Pros: 1) Provides substantial student-to-student and instructor-to-student interaction and engagement; 2) Provides value-added learning experience – increases meaningfulness of in-person sessions; 3) Instructor can assess student understanding of more complex concepts
Cons: 1) The schedule may be initially hard to develop; 2) It may be challenging to map the in-person sessions onto the online modules
Student Flexibility model:
For the first few weeks, students attend on days their initial instructor-assigned dates. Once the classroom routines are established open a sign-up sheet (using Google docs or SignUpGenius) and let students know they are required to attend X number of the remaining in-person sessions in order to meet the attendance policy. Sign-up sheets should indicate the number of students who can attend each session to maintain 25% capacity. Faculty can post the sign-up sheet in iCollege so students can refer to it as needed. Faculty can develop a policy if students need to swap dates.
Pros: 1) Having students sign-up to attend will make them more accountable for their own behavior; 2) Students can pick dates that best fit their schedules; 3) Most effective in upper division courses or courses with lower enrollments
Cons: 1) This model does not make use of the seating charts; 2) Faculty will want to avoid having to remind students when they signed up. The sign-up sheet should include a statement describing that the students are responsible for keeping track of their in-person dates. This can be avoided if the sign-up is posted in iCollege; 3) Students coming on random dates may not feel as connected to their classmates. This can be addressed by including activities in iCollege to support a positive class climate.

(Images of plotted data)
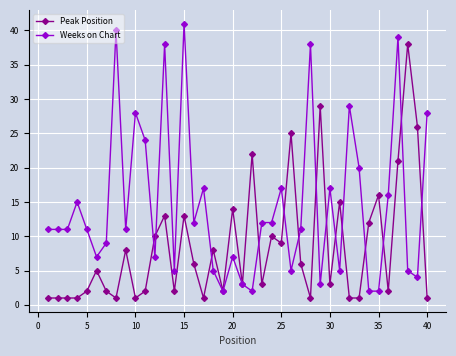

How many data points does each series have?

40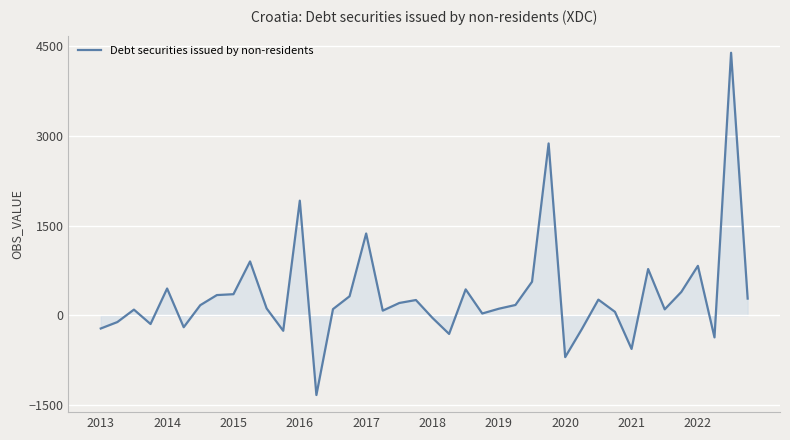

What is the minimum value shown in the chart?

-1332.1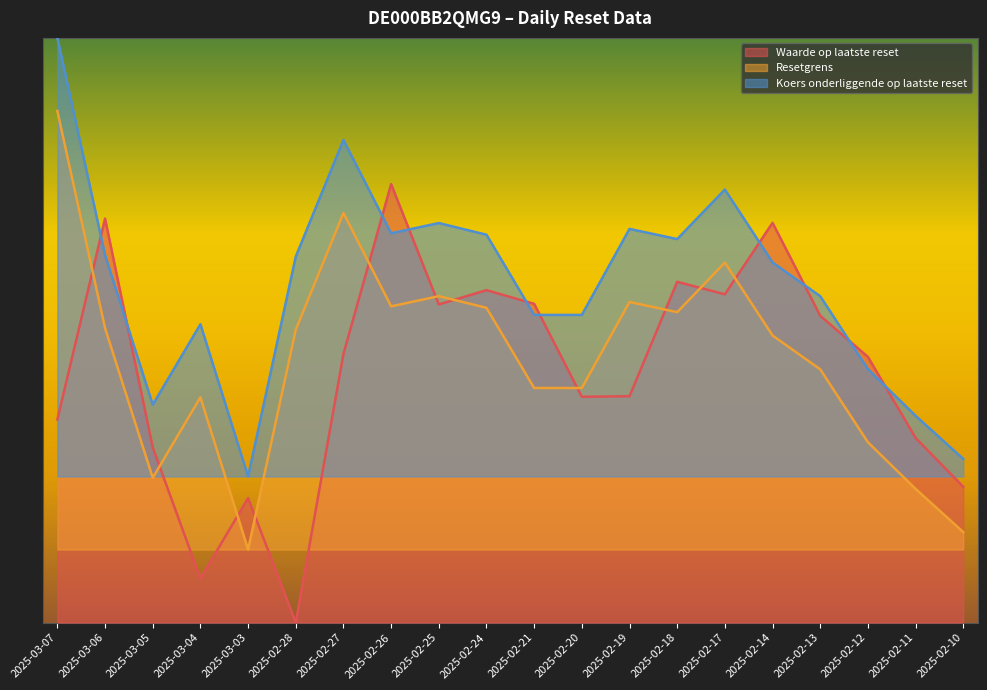

At how many categories does at least one series exceed 71?

1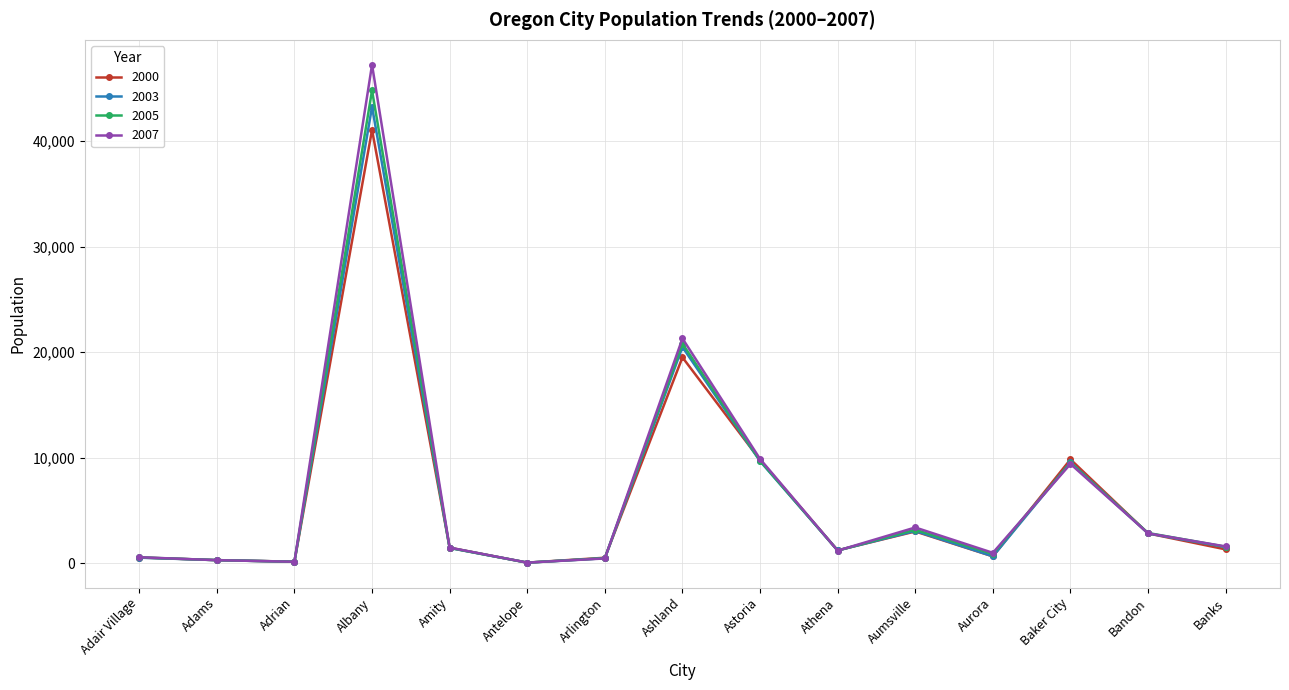

Between Antelope and Astoria, which series saw the biggest shift?

2007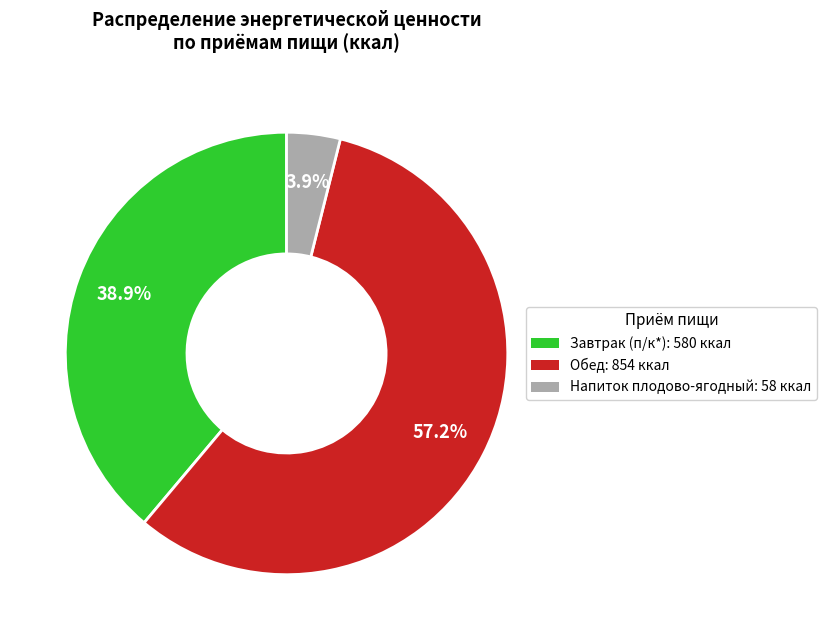

What portion of the pie excludes Напиток плодово-ягодный?

96.1%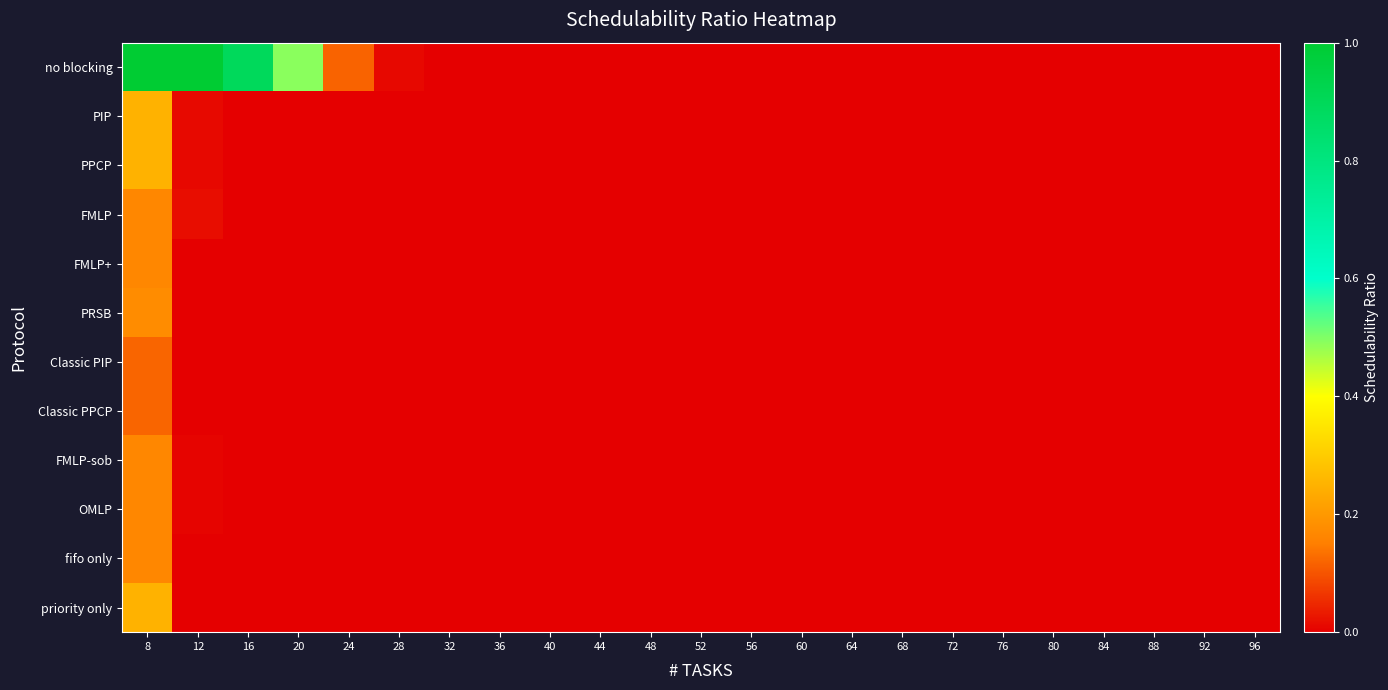

Which series has the largest range (max minus min)?

no blocking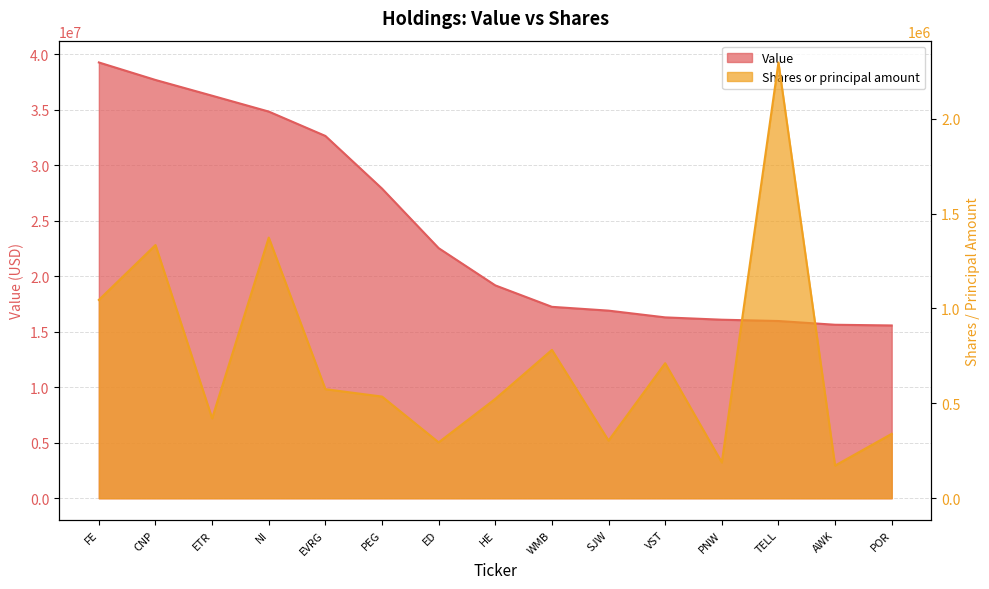

Count the number of data series in this chart.

2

Explore the material
A - From the excerpt on scheduling in-person class sessions, list each pro given for the Student Flexibility model.
B - Proceed with the excerpt on scheduling in-person class sessions, writing on from its final sentence.
The records are not needed for any of this work.

Answers for each item
A -
1. Having students sign up to attend will make them more accountable for their own behavior.
2. Students can pick dates that best fit their schedules.
3. The model is most effective in upper division courses or courses with lower enrollments.

B -
Student block model:
Assign student groups to attend in-person sessions every class day for a set number of weeks. For example, if classroom capacity requires that students be divided into three attendance groups, assign Group 1 to attend in person each class day for the first five weeks of the semester; Group 2 attends in person each class day for the second five weeks; and Group 3 attends in person each day for the final five weeks of the class. In this model each student receives a minimum of 33% of instruction in person in multi-week blocks.
Pros: 1) Gives students a sense of continuity with their in-person sessions; 2) Allows instructors to carry over in-person activities from one class session to the next.
Cons: 1) Struggling students in the final block may feel disconnected from class.